Steven Mendes, of the Chicago Mercantile Exchange, paid $2.15 million for the property in 1997. After a renovation, Mendes listed the mansion for $11 million before selling it in late 1999 for $7.05 million to Red Hat Software co-founder Marc Ewing and his wife. The Ewings listed the mansion for $14 million in 2003.

It sat on the market for the next six years before it sold in 2009 to venture capitalist Adam Brass for $5.2 million. Brass sold it in 2014 to Guggenheim executive Jeffrey S. Lange for $4.8 million. Lange died in 2017, and his estate sold the mansion to Anita Lisek and Bart Przyjemski, founders of Chicago-based Noah Properties, for $3.575 million. They’ve put it through an extensive overhaul.

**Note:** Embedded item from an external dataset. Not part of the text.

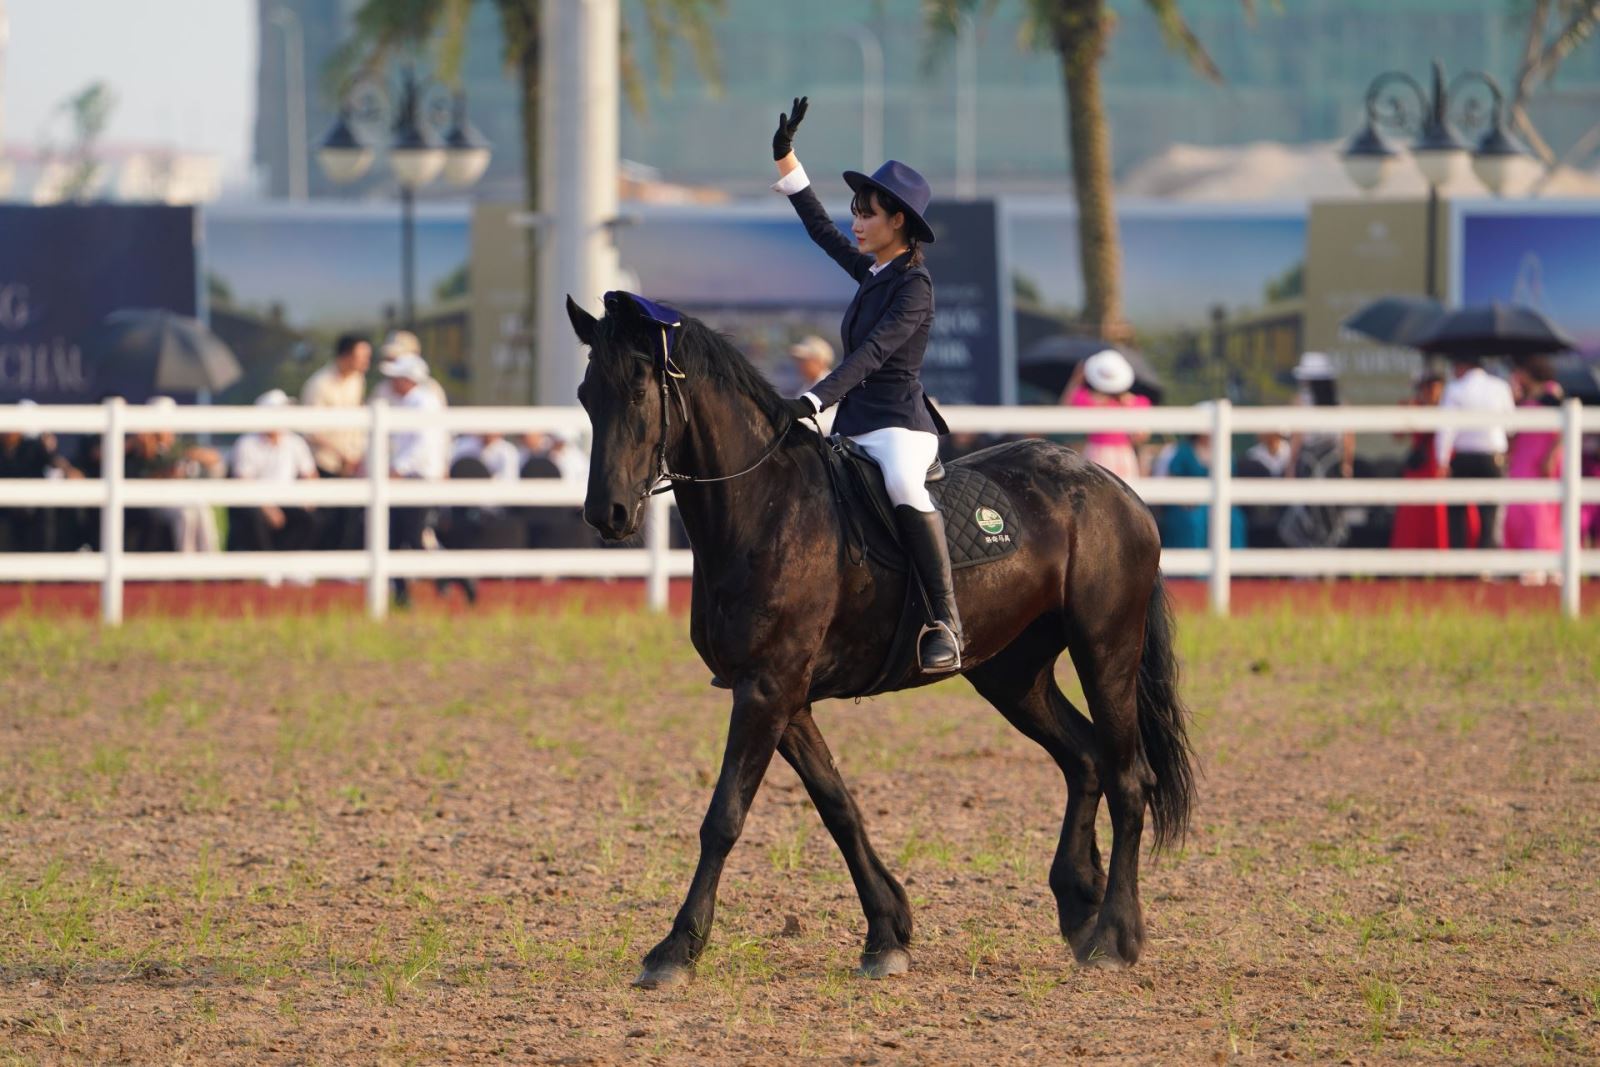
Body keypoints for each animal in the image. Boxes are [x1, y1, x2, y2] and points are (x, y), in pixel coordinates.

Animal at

Amenities include two gated entrances, a motor court, a courtyard, swimming pool with a slide, spa, fire pit, pool house with full kitchen and powder room, half basketball court, half soccer field, a seven car garage with attached coach house, library, home theater, gym, two sauna rooms, climate controlled walk-in wine cellar, and an elevator.

The property is the highest priced public listing in Glencoe and should the home sell at its asking price it would be the highest priced home to sell there in recent years.

In September, two glencoe mansions were listed for $14 million. Those are no longer publicly listed. The homes, located at 505 and 595 Longwood Avenue, are both listed through a private network. The mansions are the only ones on the block listed for more than $10 million.